**DATASET EXCERPTS:**
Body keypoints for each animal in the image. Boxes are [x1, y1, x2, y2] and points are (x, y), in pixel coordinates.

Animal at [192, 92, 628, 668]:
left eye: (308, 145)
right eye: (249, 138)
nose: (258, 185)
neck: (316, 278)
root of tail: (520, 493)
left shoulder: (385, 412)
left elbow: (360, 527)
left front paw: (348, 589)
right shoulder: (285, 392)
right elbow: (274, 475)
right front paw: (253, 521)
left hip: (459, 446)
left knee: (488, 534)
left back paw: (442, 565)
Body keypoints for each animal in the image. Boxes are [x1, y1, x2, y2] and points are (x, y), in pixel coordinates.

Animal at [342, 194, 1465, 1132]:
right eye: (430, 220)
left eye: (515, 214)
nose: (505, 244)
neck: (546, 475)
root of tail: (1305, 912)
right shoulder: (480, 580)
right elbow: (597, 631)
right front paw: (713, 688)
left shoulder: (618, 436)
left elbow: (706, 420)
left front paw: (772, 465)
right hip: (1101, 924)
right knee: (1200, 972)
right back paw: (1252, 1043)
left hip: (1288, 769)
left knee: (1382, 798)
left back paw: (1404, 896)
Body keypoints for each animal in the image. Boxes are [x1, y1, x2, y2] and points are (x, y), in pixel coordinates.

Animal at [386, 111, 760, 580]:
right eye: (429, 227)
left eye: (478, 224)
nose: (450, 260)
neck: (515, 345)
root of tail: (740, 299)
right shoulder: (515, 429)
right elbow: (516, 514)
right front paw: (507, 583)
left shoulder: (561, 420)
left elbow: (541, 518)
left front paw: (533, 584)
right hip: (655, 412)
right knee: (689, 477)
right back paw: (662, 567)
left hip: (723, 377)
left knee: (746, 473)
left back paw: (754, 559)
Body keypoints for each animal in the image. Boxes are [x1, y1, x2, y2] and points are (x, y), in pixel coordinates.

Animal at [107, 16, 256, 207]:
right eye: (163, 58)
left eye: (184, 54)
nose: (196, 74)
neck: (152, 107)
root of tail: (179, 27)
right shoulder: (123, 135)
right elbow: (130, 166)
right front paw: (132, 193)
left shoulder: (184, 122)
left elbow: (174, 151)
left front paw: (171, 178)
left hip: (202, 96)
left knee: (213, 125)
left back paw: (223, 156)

**WHAT THIS TASK INVOLVES:** Please transcribe the entire listing exactly as given.

**WRITTEN RESPONSE:**
Body keypoints for each animal in the image. Boxes are [x1, y1, x2, y2] and points are (x, y), in pixel coordinates.

Animal at [192, 92, 628, 668]:
left eye: (308, 145)
right eye: (249, 138)
nose: (258, 185)
neck: (316, 278)
root of tail: (520, 493)
left shoulder: (385, 412)
left elbow: (360, 527)
left front paw: (348, 589)
right shoulder: (285, 392)
right elbow: (274, 475)
right front paw: (253, 521)
left hip: (459, 446)
left knee: (488, 534)
left back paw: (442, 565)
Body keypoints for each animal in the image. Boxes are [x1, y1, x2, y2] and points are (x, y), in pixel coordinates.

Animal at [342, 194, 1465, 1132]:
right eye: (430, 220)
left eye: (515, 214)
nose: (505, 244)
neck: (546, 475)
root of tail: (1305, 912)
right shoulder: (480, 580)
right elbow: (597, 631)
right front paw: (713, 688)
left shoulder: (618, 436)
left elbow: (706, 420)
left front paw: (772, 465)
right hip: (1101, 924)
right knee: (1200, 972)
right back paw: (1252, 1043)
left hip: (1288, 769)
left knee: (1382, 798)
left back paw: (1404, 896)
Body keypoints for each animal in the image. Boxes are [x1, y1, x2, y2] and points are (x, y), in pixel coordinates.

Animal at [386, 111, 760, 580]:
right eye: (429, 227)
left eye: (478, 224)
nose: (450, 260)
neck: (515, 345)
root of tail: (740, 299)
right shoulder: (515, 429)
right elbow: (516, 514)
right front paw: (507, 583)
left shoulder: (561, 420)
left elbow: (541, 518)
left front paw: (533, 584)
right hip: (655, 412)
right knee: (689, 477)
right back paw: (662, 567)
left hip: (723, 377)
left knee: (746, 473)
left back paw: (754, 559)
Body keypoints for each animal in the image. Boxes are [x1, y1, x2, y2] and points are (x, y), in pixel coordinates.

Animal at [107, 16, 256, 207]:
right eye: (163, 58)
left eye: (184, 54)
nose: (196, 74)
neck: (152, 107)
root of tail: (179, 27)
right shoulder: (123, 135)
right elbow: (130, 166)
right front paw: (132, 193)
left shoulder: (184, 122)
left elbow: (174, 151)
left front paw: (171, 178)
left hip: (202, 96)
left knee: (213, 125)
left back paw: (223, 156)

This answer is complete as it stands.